Bank of America analysts, led by Ebrahim Poonawala added in a Friday research note that they believe the sell-off in bank stocks was overdone, arguing that “investors extrapolated idiosyncratic issues at individual banks to the broader banking sector.” New Construct’s CEO David Trainer noted that rather than an indictment of the wider financial system, many of the problems SVB is facing are really evidence of the dangers of doing business with “bad companies.”

“Many tech startups are actually zombie companies with no business models and aren't worthy of receiving any kind of loan. SVB is now learning this the hard way,” he said, arguing the bank should have been more “discerning” about their clientele. “The market has been punishing companies that have no business models since the bear market began in January 2022 and SVB's woes are the latest frontier in the market's reckoning.”
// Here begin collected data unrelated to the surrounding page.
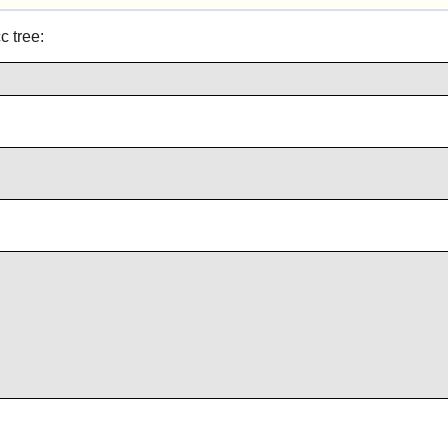
c tree:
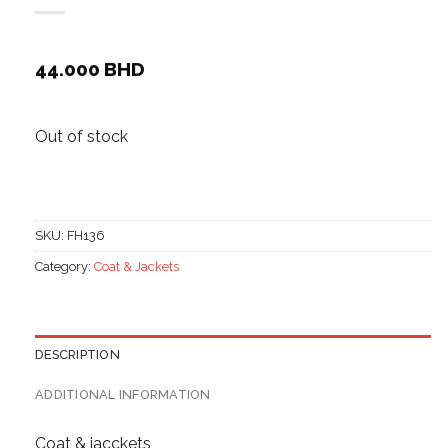
44.000
BHD
Out of stock
SKU:
FH136
Category:
Coat & Jackets
DESCRIPTION
ADDITIONAL INFORMATION
Coat & jacckets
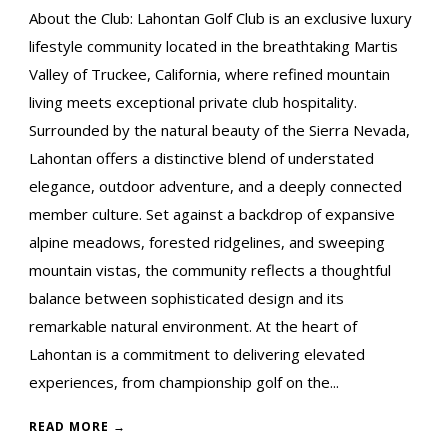
About the Club: Lahontan Golf Club is an exclusive luxury
lifestyle community located in the breathtaking Martis
Valley of Truckee, California, where refined mountain
living meets exceptional private club hospitality.
Surrounded by the natural beauty of the Sierra Nevada,
Lahontan offers a distinctive blend of understated
elegance, outdoor adventure, and a deeply connected
member culture. Set against a backdrop of expansive
alpine meadows, forested ridgelines, and sweeping
mountain vistas, the community reflects a thoughtful
balance between sophisticated design and its
remarkable natural environment. At the heart of
Lahontan is a commitment to delivering elevated
experiences, from championship golf on the...
READ MORE →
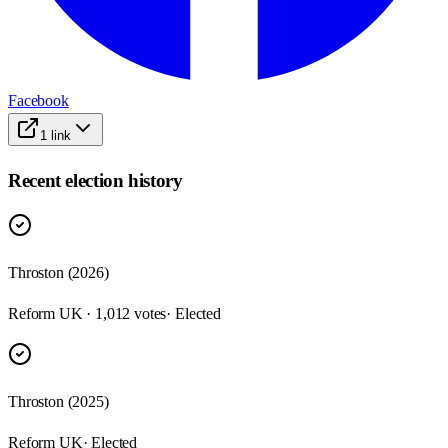
Facebook
1
link
Recent election history
Throston (2026)
Reform UK · 1,012 votes
· Elected
Throston (2025)
Reform UK
· Elected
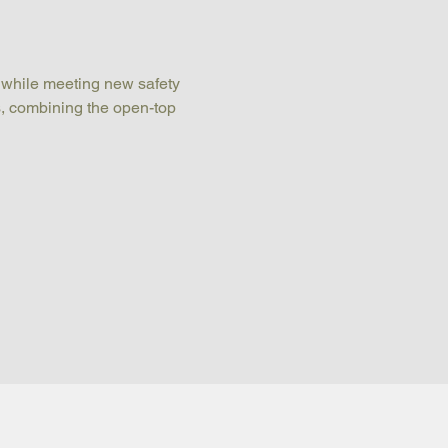
 while meeting new safety 
s, combining the open-top 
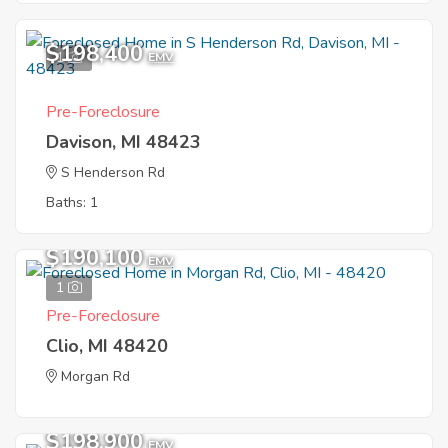
$198,400
1
EMV
Pre-Foreclosure
Davison, MI 48423
S Henderson Rd
Baths: 1
$190,100
EMV
1
Pre-Foreclosure
Clio, MI 48420
Morgan Rd
$198,900
EMV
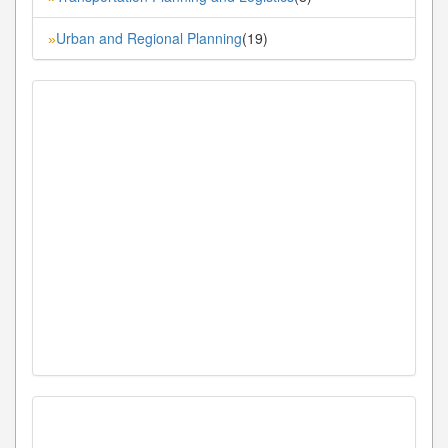
Urban and Regional Planning
(19)
»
Still, while most experts believe that contagion from SVB’s collapse is unlikely, economist David Rosenberg warned that many analysts and economists were equally sure that there was no systemic financial risk prior to the GFC in 2008.

“Talk about how SVB is a one-off reminds me of all those shoulders that shrugged in ‘07 when New Century Financial shuttered,” he wrote in a Friday tweet, referencing the prelude to the GFC. “It’s as if the word contagion doesn’t exist for some people.”

Jay Hatfield, CEO at Infrastructure Capital Advisors, also told Fortune that the Fed’s rapid rate hikes are already “leading to bank runs” outside of SVB.

“The Fed is in the process of another major policy error by raising the Fed funds rate way too high without pausing to assess the impacts of the record increases over the last year,” he warned.

A Fed pivot?

While fears over contagion to the financial system from SVB’s collapse are certainly rising, some experts argue that the blow-up may give the Fed a reason to consider slowing the pace of its interest rate hikes, which could benefit investors and consumers.

“The Fed now has very clear evidence that they are having an impact on the financial system and the economy—rate hikes are starting to bite—and while that’s not enough to give them pause, it is something they will take into consideration,” UBS’ Haefele said.

Gina Bolvin, President of Bolvin Wealth Management Group, added that the Fed will be closely monitoring for any signs of “contagion risk” to the financial system, which could lead to rate cuts this year.

“We’re even seeing the odds of a rate cut at 50/50 for December,” she told Fortune, but she noted that it’s not all good news. “There's a receding probability that more hikes are coming, but for the wrong reason: recession fears and implications from what’s happening in the banking space.”

March 10, 2022: This story has been updated to reflect that the FDIC has been named as the receiver of SVB.